Saturday, September 17, 2016

"Miss Jane" by Brad Watson: an excellent book

This book, "Miss Jane" is deceptively brilliant.  It seems to be a simple story but it isn't.  You forget how good the writing is because it doesn't pretend to be poetic or overly generous. It is so honest and so true and remarkable that it's easy to think it's just a small novel about farmers in the Depression.  It is anything but that.

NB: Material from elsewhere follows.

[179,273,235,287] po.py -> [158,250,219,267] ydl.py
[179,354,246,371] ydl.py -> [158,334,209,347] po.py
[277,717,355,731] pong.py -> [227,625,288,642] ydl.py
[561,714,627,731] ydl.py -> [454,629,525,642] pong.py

Jane Chisolm is born to a family of stubborn, hard-working farmers in Mississippi in the early twentieth century. She has a physical abnormality that shapes her life and defines her in many ways but she truly owns who she is. The story is as much about farm life as it is about the lives on that farm.  "There was the bustling of the noon dinner meal when her father came in, ate, then went back out to work, the clanking and scrubbing of cleaning up, the long hot still afternoon, her joy at Grace's arrival home from school, then preparation for supper, and finally the rustling descent of quiet voices and bodies slowing into the evening until everyone slept."

I loved Jane, with her necessary pragmatic vision of her world, her longing for something she can never have, her resignation that her life, as complicated as it was, was at the same time as simple as it could be.  Her father, her sister Grace, her mother, the town doctor, they are all drawn so clearly and so perfectly.  It's been a while since I liked a book as much as this one.  There is something about Watson's telling of the story that hooked me and didn't let me go.  I hated to see it end.